2. The generation apparatus according to claim 1, wherein;

if the word class of the first word is a word class determined in advance, and the word class of the first word and a word class of the second word are the same, the determination circuitry determines that the condition is satisfied.

3. The generation apparatus according to claim 1, wherein;

if the word class of the first word is neither a particle nor an auxiliary verb, and the word class of the first word and the word class of the second word are the same, the determination circuitry determines that the condition is satisfied.

4. The generation apparatus according to claim 1, wherein;

5. The generation apparatus according to claim 1, wherein;

the extraction circuitry extracts a plurality of words for the one first word as the second word by adding a plurality of values sampled from Gumbel distribution to probability distribution of the plurality of words belonging to the predetermined domain.

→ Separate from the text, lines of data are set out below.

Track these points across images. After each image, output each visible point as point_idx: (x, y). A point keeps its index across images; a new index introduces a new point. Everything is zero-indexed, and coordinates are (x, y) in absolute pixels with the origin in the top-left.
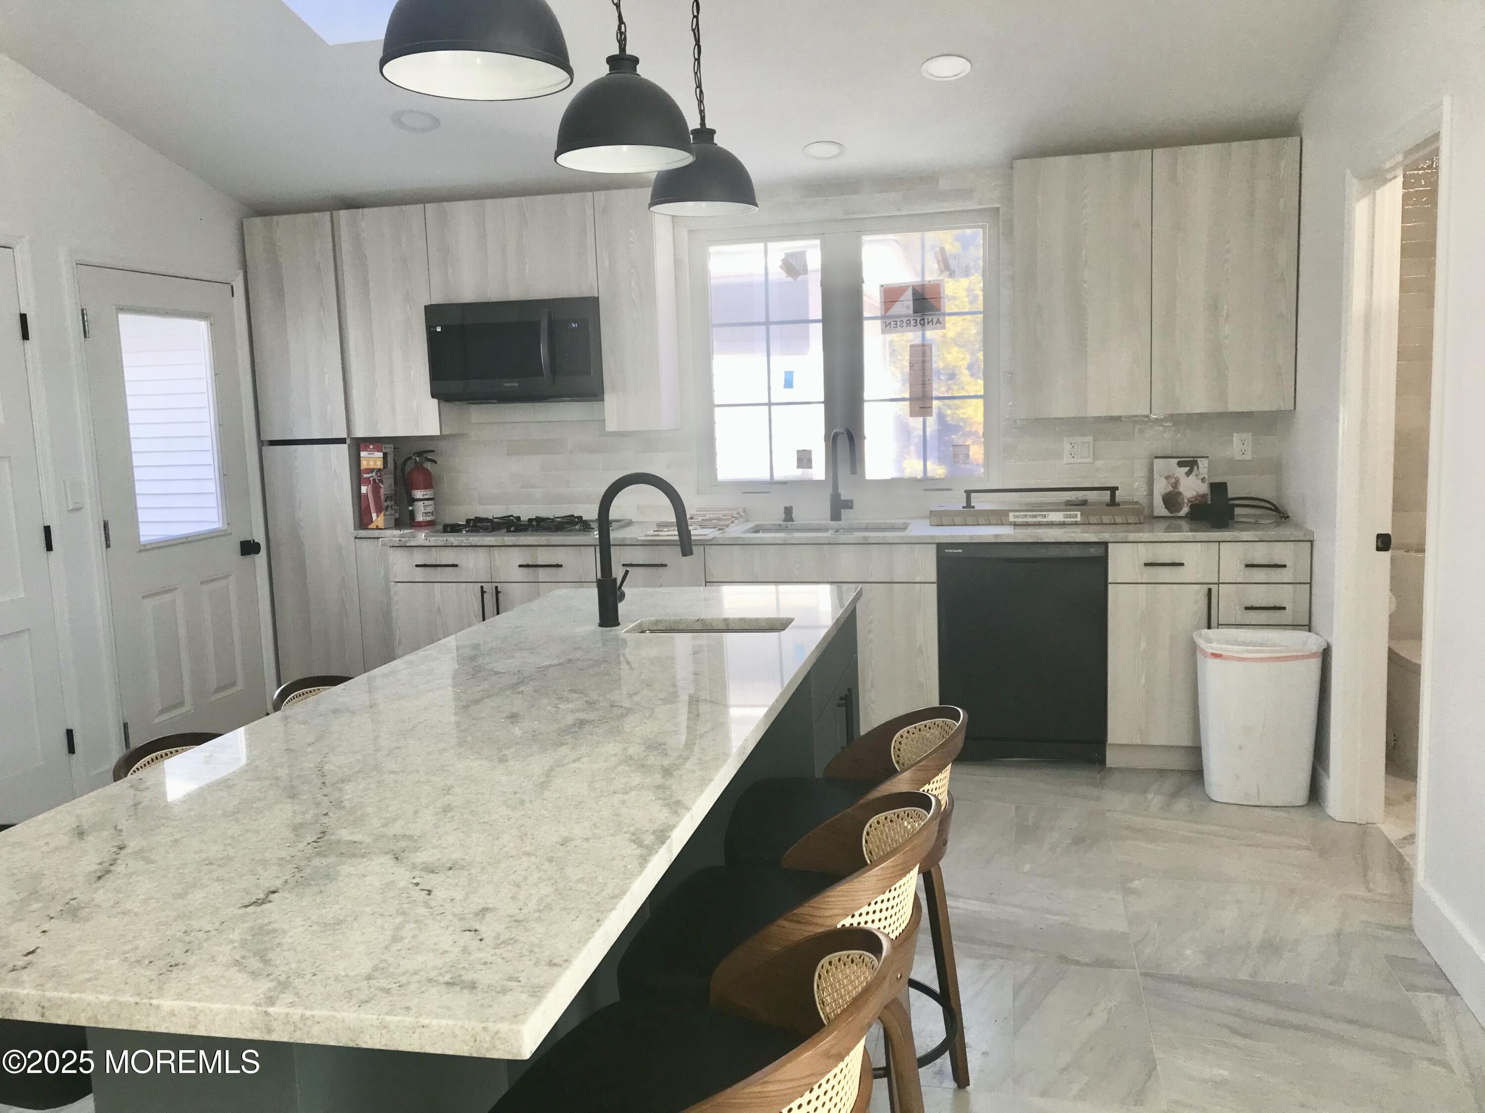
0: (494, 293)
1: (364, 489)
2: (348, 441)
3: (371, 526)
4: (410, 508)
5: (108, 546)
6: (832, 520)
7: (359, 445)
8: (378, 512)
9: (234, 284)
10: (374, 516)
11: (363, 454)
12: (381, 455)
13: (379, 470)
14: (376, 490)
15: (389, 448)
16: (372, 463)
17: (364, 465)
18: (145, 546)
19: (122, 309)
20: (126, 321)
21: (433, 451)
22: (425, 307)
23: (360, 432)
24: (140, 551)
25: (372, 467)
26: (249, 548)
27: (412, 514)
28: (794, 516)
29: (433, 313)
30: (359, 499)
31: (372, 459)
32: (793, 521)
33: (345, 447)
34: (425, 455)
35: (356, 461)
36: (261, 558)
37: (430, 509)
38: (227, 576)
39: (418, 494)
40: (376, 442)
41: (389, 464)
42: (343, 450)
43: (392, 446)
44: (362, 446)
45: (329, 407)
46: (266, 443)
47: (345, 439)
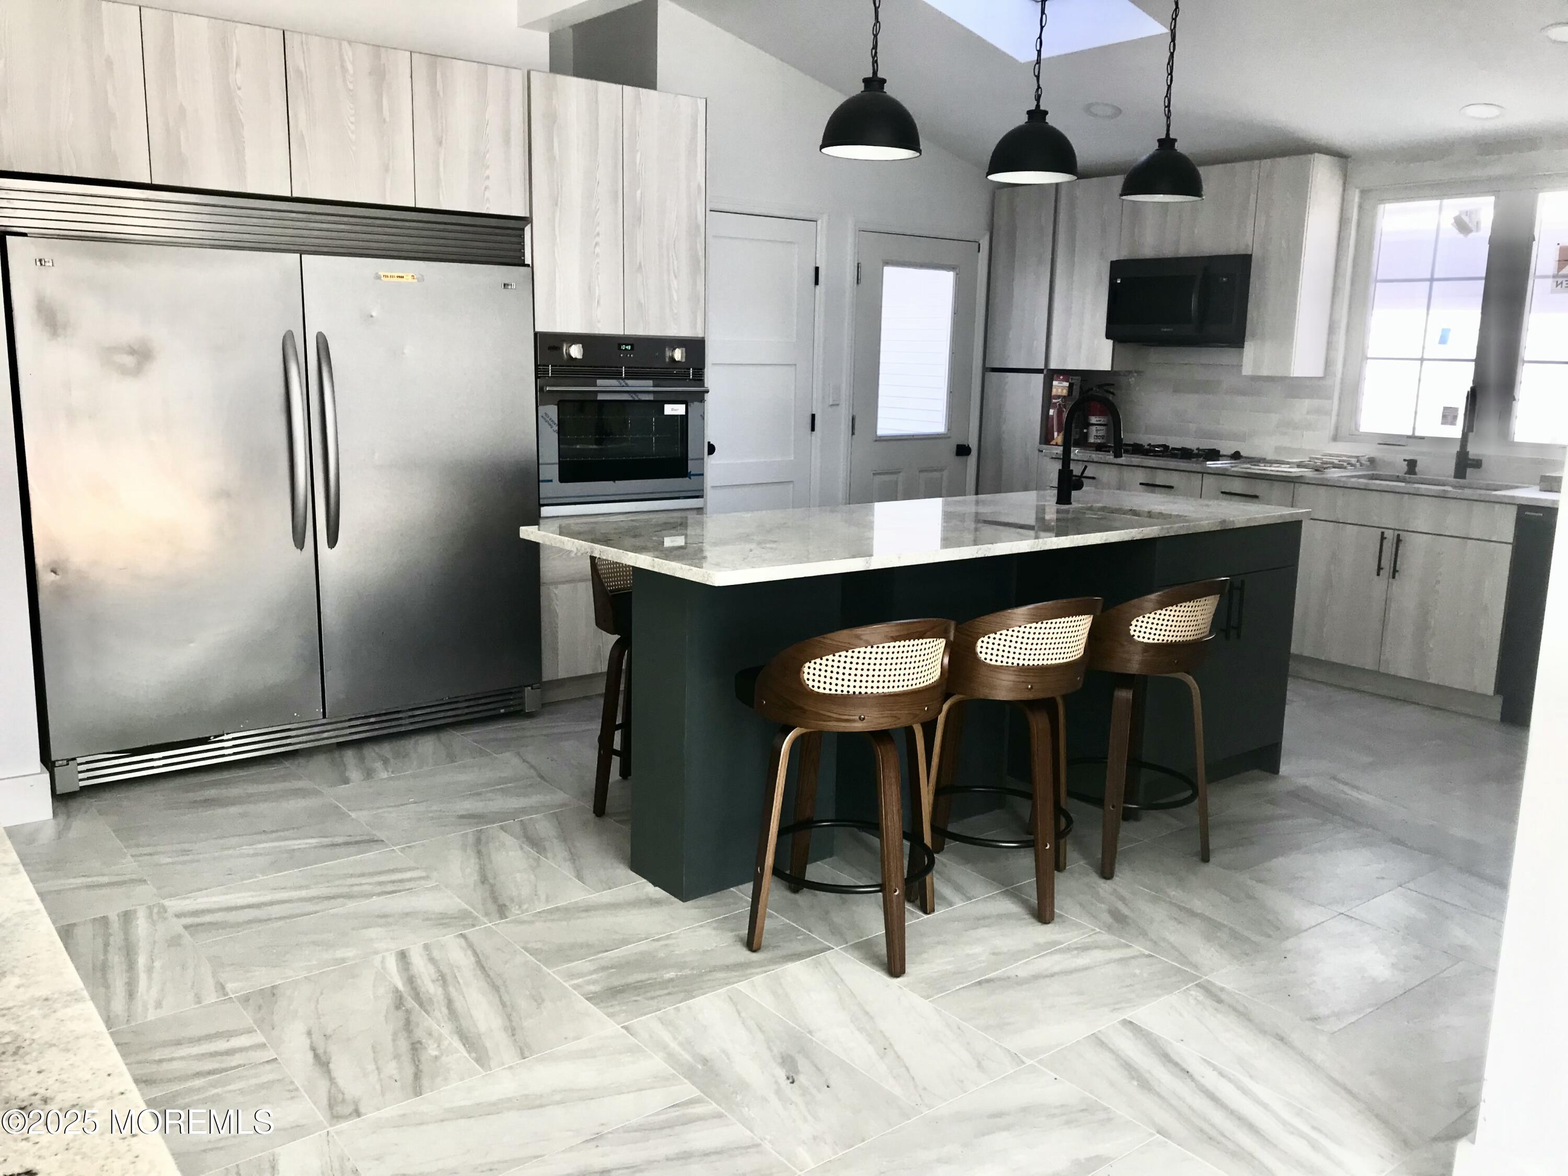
0: (1168, 251)
1: (1051, 412)
2: (1045, 372)
3: (1053, 442)
4: (1085, 431)
5: (853, 434)
6: (1456, 477)
7: (1051, 375)
8: (1059, 432)
9: (980, 242)
10: (1056, 434)
11: (1055, 383)
12: (1067, 384)
13: (1064, 397)
14: (1060, 413)
15: (1077, 380)
16: (1060, 390)
17: (1054, 392)
18: (880, 437)
19: (887, 263)
20: (890, 273)
21: (1113, 385)
22: (1112, 262)
23: (1053, 366)
24: (876, 441)
25: (1059, 394)
26: (963, 451)
27: (1086, 436)
28: (1417, 469)
29: (1117, 268)
30: (1045, 417)
31: (1060, 387)
32: (1415, 474)
33: (1041, 376)
34: (1106, 388)
35: (1048, 387)
36: (972, 459)
37: (1101, 433)
38: (942, 470)
39: (1093, 420)
40: (1066, 374)
41: (1074, 394)
42: (1041, 377)
43: (1080, 378)
44: (1055, 376)
45: (1035, 342)
46: (988, 369)
47: (1043, 370)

6. The generation apparatus according to claim 1, further comprising:

a calculation circuitry calculating PPL (perplexity) of each of a plurality of second texts generated by the generation circuitry, each second text recited in claim 1, using a language model; and

a selection circuitry selecting such texts that lowness of the PPL calculated by the calculation circuitry satisfies a predetermined criterion, from among the second texts.

7. A generation method, comprising:

extracting a second word corresponding to a first word included in a first text from among a plurality of words belonging to a predetermined domain;

determining whether a predetermined condition for a word class of the first word is satisfied or not; and

generating a second text in which the first word of the first text is exchanged with the second word when the determining determines that the condition is satisfied.

8. A non-transitory computer readable medium including a generation program for causing a computer to perform the method of claim 7.